Details: It's the Open Technology Fund's purse that advocates of UltraSurf and Freegate, tools developed and supported by Falun Gong affiliates, hope will now open up.
- UltraSurf and Freegate are internet censorship circumvention tools that some users in China and other authoritarian regimes have long used to gain access to censored websites.
- The Broadcasting Board of Governors, USAGM's predecessor, previously directed funding to UltraSurf, but stopped after UltraSurf's developers refused to comply with an independent security audit, part of the fund's mandatory process for all its funding recipients.
- Christian and religious liberty groups in the U.S. have helped promote UltraSurf to U.S. politicians, arguing that Christians and other persecuted religious groups in China, including the Falun Gong, need it in order to access the unfettered internet.
Among UltraSurf's strongest backers are Katrina Lantos Swett of the Lantos Foundation for Human Rights and Justice and Michael Horowitz, who formerly directed the Project for International Religious Liberty at the Hudson Institute.
- Horowitz, who has promoted UltraSurf for over a decade, appeared on Bannon's radio show "War Room" one week before the USAGM dismissals and called on Liu to be fired. Bannon repeated her name and appeared to write it down while on air.
- Swett has repeatedly called for the Open Technology Fund to redirect millions of dollars to support UltraSurf and Freegate.
What they're saying: Both Swett and Horowitz have cast UltraSurf and similar programs as tools that could potentially tear down the Great Firewall, China's system of internet censorship, and perhaps even topple the Chinese Communist Party itself.
- "We believe that the great firewall of China is the Berlin Wall of our time," Swett told Axios in an interview, adding that Beijing censors the internet out of the belief that "their current repressive autocratic system cannot survive freedom."
But, but, but: It's not that simple, say experts in internet privacy and censorship circumvention.
- China's internet censorship is advanced and well-funded, and no single tool, or even type of tool, is sufficient to meet the many different needs of users behind the Great Firewall, a person familiar with censorship circumvention tools told Axios.
- That's why the Open Technology Fund has sought to fund research and development to create new technologies that could be widely adopted by many tool developers, rather than pouring the bulk of its funding into a single tool.
Background: The Falun Gong is heavily persecuted in China but has flourished outside of China's borders, operating a global media empire that includes the Epoch Times.
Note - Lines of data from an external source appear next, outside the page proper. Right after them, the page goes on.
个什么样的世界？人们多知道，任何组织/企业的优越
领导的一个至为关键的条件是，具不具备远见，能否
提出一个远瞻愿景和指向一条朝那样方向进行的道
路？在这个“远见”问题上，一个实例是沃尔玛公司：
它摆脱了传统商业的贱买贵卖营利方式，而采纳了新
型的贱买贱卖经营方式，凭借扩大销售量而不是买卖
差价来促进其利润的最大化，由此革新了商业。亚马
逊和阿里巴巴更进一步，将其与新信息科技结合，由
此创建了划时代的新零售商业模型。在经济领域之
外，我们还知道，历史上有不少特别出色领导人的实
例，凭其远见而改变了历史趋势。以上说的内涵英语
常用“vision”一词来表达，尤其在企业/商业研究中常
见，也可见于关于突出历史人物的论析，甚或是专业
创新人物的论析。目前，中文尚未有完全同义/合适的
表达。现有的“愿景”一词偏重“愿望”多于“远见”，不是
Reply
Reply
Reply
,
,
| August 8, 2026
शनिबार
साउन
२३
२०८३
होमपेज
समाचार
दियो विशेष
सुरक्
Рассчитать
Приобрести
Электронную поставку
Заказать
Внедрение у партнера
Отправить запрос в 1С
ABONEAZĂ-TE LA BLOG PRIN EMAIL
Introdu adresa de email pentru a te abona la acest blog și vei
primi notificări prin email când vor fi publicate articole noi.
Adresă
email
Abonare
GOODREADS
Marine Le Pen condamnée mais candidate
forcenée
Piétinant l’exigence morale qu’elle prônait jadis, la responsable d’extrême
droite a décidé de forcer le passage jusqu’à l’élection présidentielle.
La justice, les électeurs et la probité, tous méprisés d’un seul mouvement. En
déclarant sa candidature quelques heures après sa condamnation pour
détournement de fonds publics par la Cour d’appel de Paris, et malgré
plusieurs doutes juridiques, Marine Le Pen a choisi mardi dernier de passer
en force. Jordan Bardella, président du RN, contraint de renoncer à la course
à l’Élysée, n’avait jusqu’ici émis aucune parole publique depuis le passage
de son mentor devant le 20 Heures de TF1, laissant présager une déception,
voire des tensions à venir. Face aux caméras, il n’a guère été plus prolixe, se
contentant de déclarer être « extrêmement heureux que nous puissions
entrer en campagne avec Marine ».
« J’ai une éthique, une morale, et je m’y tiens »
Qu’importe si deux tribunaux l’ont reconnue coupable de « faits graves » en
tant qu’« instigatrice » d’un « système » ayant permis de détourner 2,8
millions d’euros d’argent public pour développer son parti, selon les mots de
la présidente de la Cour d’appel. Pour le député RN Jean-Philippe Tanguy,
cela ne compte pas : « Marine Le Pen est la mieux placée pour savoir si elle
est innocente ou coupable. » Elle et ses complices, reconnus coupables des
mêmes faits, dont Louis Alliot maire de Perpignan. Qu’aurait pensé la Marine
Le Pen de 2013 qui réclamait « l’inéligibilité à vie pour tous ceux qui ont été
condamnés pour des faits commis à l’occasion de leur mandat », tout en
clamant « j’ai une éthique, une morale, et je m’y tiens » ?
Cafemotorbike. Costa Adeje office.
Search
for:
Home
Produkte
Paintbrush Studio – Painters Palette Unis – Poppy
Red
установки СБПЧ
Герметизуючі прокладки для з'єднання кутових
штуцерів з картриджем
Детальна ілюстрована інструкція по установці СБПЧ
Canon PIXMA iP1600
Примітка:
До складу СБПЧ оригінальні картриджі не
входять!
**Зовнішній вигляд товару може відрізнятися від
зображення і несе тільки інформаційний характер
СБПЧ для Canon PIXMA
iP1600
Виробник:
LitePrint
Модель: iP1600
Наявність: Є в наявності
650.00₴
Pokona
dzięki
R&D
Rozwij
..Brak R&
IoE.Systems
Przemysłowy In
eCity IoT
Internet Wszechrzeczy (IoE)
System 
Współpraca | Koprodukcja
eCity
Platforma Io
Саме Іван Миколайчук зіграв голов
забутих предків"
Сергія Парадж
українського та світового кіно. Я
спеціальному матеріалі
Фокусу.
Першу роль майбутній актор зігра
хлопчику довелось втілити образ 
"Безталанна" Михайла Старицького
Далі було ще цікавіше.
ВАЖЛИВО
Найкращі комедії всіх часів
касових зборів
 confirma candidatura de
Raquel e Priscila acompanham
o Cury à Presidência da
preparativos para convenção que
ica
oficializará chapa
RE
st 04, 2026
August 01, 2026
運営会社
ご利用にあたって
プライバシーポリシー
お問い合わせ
- In recent years, the Epoch Times has thrown its support behind the far-right agendas of ascendant populist, anti-immigrant parties in the U.S. and Europe.
- It is now recognized as a part of the pro-Trump alternative media ecosystem.
The bottom line: A far-right take-over of an independent U.S. government agency may allow once-fringe ideas promulgated by a controversial religious group to become official policy.
Editor's note: This post has been corrected to reflect that it was the Broadcasting Board of Governors that previously directed funding to UltraSurf (not the Open Technology Fund).